» Exercise objective:
Report every line of the rows below that contains the word "risks", treating uppercase and lowercase as different.

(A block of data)
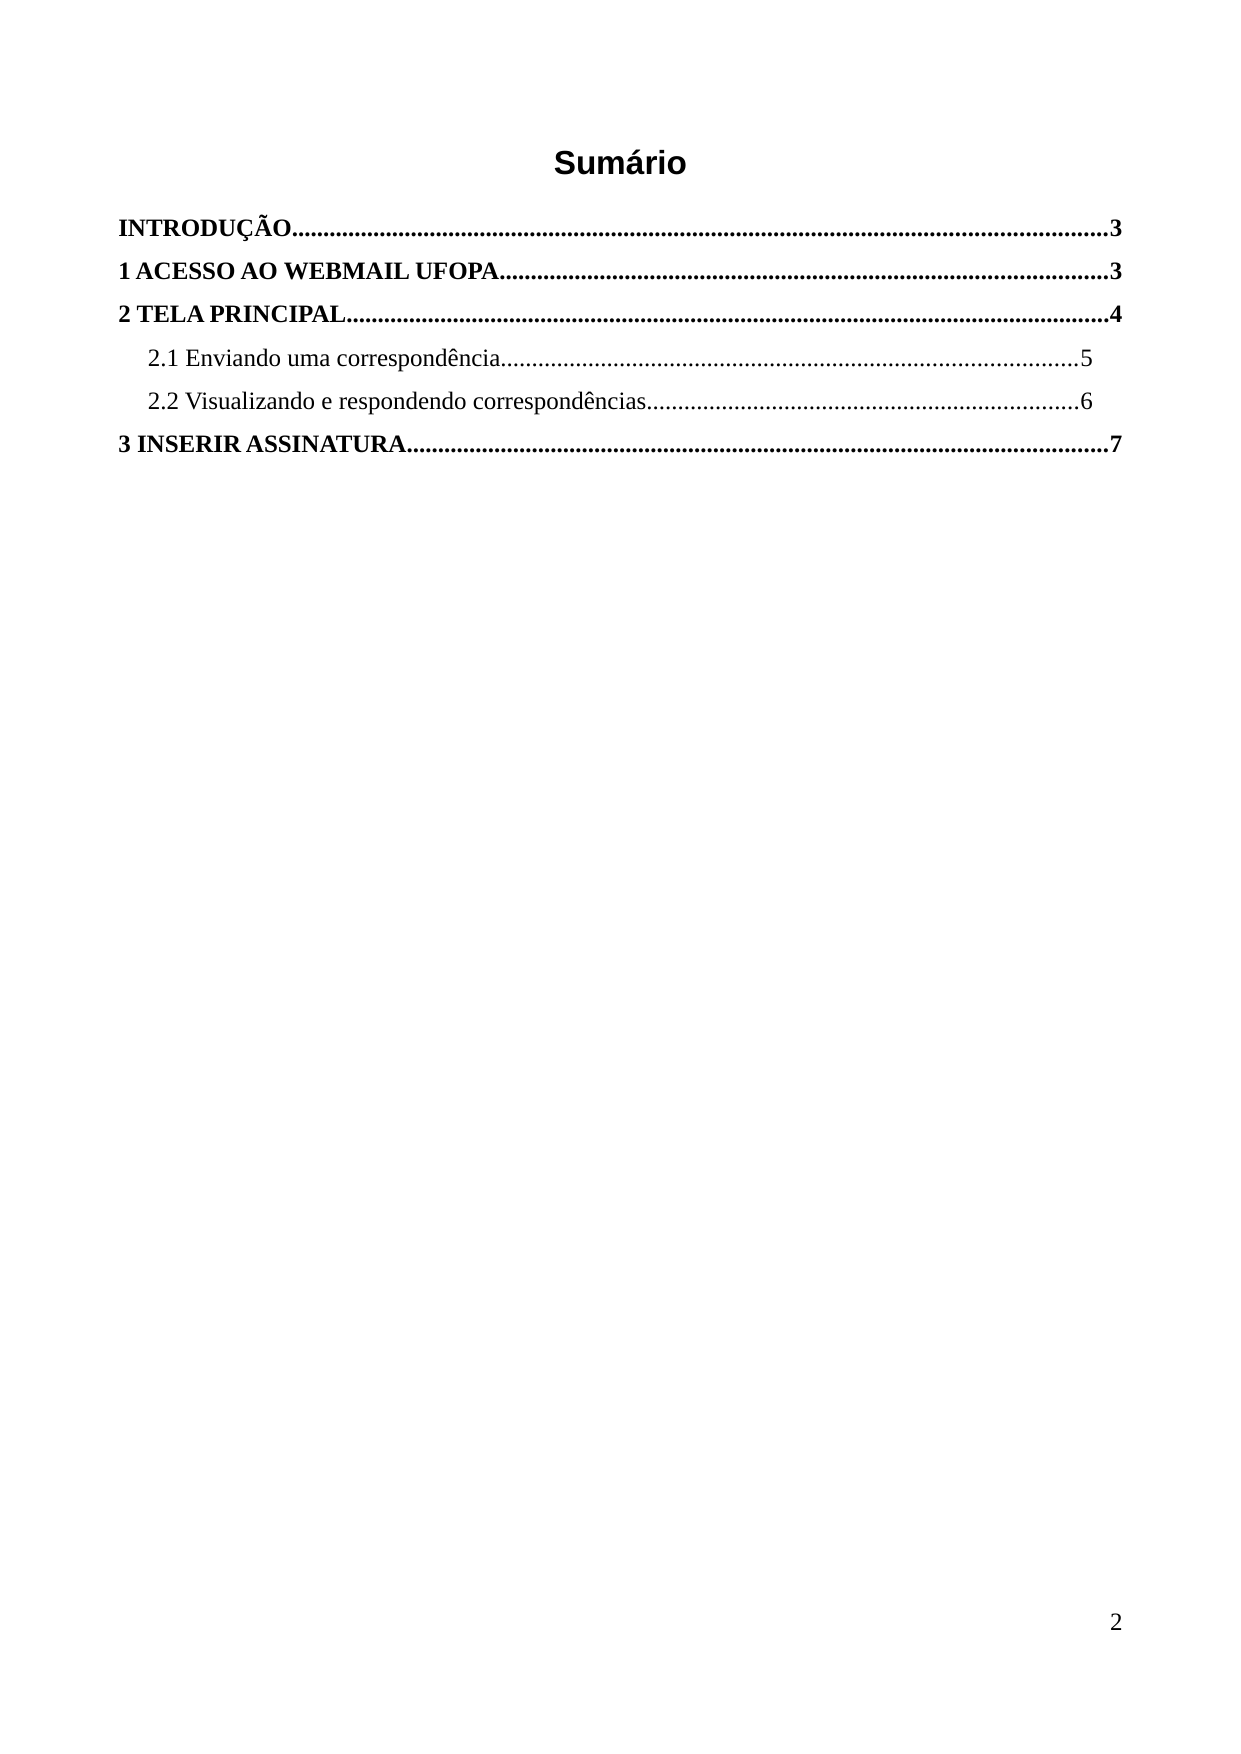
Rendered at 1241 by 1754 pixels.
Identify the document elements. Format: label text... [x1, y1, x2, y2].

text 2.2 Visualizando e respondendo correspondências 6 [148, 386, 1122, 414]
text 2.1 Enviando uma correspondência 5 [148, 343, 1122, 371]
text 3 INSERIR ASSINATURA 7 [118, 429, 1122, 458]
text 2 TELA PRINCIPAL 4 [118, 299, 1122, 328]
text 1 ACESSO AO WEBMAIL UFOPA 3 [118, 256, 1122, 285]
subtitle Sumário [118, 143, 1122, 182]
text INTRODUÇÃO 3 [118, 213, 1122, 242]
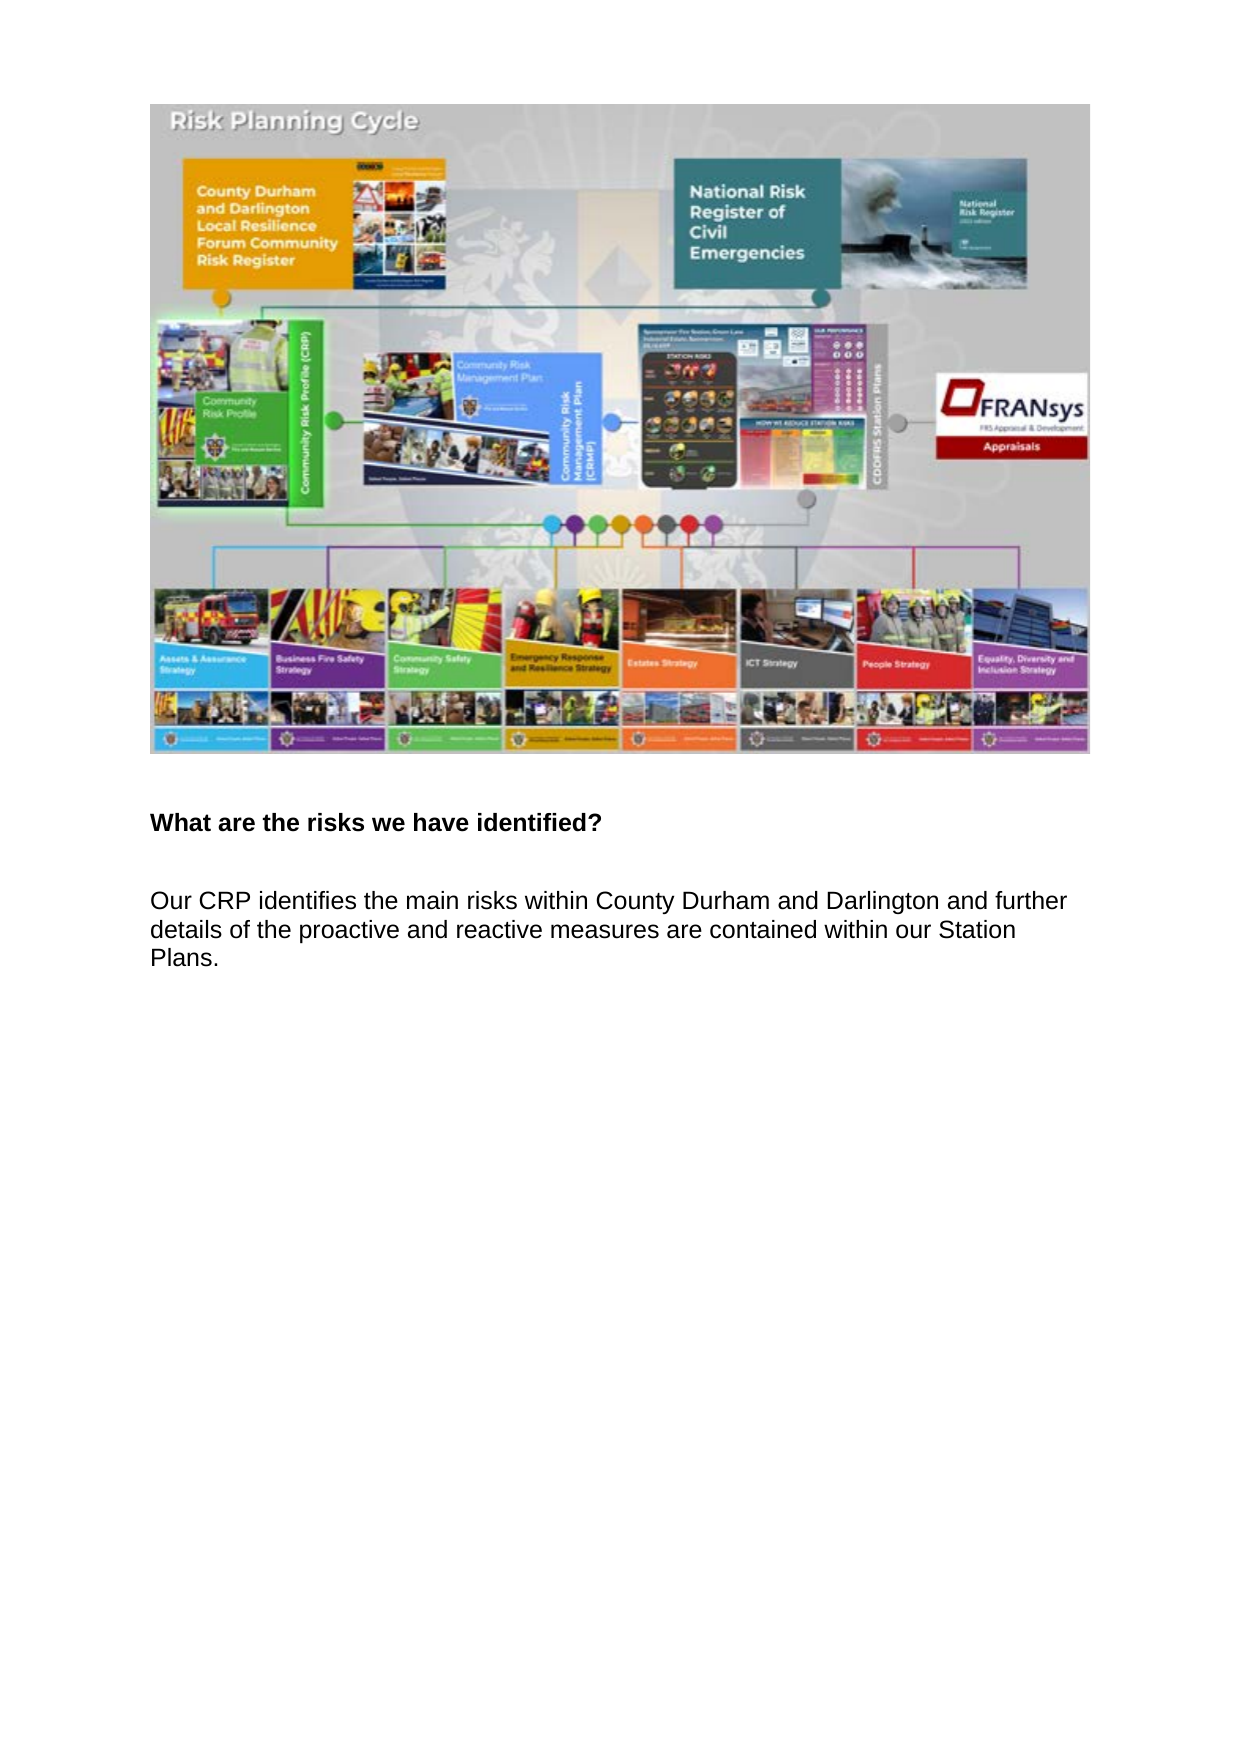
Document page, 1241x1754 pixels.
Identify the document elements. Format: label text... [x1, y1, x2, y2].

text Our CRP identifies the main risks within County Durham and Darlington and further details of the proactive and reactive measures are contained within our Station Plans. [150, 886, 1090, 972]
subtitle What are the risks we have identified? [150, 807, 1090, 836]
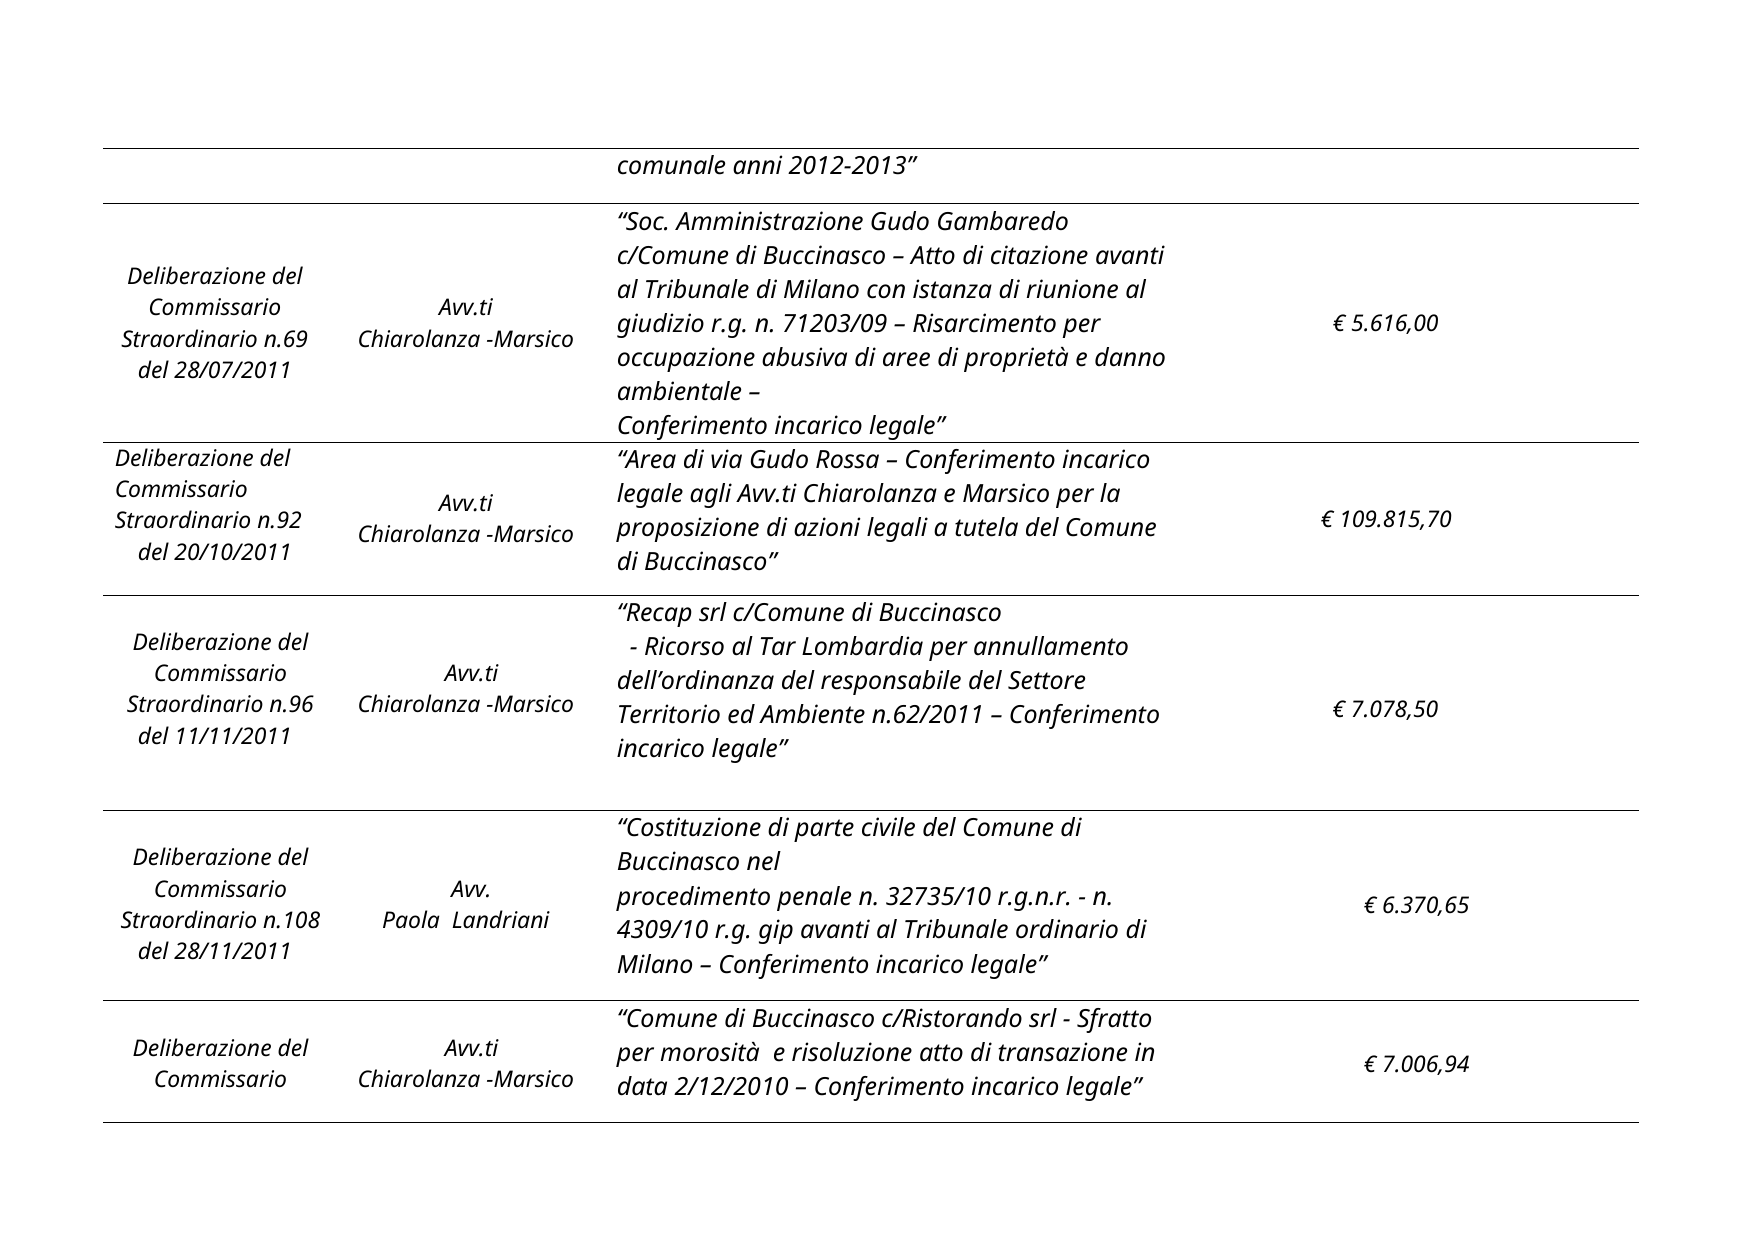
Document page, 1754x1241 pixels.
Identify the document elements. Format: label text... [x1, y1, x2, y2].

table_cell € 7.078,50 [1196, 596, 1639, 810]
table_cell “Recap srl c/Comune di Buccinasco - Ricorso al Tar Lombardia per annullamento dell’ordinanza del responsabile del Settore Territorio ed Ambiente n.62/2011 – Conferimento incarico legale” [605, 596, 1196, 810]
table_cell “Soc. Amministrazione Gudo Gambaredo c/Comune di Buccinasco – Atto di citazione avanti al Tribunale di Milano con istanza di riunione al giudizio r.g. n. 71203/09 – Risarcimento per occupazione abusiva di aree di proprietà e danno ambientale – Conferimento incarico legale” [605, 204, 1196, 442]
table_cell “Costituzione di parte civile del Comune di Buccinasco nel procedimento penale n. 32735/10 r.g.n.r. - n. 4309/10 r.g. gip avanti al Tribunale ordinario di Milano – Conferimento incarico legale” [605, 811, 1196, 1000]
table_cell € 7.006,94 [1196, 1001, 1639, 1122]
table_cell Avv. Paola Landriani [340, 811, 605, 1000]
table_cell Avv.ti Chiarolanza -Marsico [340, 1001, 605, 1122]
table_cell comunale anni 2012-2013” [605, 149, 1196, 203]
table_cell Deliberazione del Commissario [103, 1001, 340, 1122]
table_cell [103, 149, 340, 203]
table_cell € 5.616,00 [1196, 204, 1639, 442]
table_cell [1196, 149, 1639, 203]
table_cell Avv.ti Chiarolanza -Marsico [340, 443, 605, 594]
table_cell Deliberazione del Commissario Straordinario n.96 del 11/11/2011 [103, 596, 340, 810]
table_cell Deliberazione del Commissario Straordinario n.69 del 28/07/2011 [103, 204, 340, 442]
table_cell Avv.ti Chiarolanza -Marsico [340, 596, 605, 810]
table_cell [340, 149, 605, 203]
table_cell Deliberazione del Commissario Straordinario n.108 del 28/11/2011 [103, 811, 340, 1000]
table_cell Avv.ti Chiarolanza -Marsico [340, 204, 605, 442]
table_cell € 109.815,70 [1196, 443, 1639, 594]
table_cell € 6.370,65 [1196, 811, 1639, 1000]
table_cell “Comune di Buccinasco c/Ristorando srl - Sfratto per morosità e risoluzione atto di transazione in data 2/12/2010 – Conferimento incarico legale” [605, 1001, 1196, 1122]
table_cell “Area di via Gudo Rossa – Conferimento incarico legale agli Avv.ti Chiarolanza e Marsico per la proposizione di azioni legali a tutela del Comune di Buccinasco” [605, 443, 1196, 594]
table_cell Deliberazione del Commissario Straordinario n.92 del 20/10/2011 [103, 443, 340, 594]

» Exercise solution:
text Our CRP identifies the main risks within County Durham and Darlington and further details of the proactive and reactive measures are contained within our Station Plans. [150, 886, 1090, 972]
subtitle What are the risks we have identified? [150, 807, 1090, 836]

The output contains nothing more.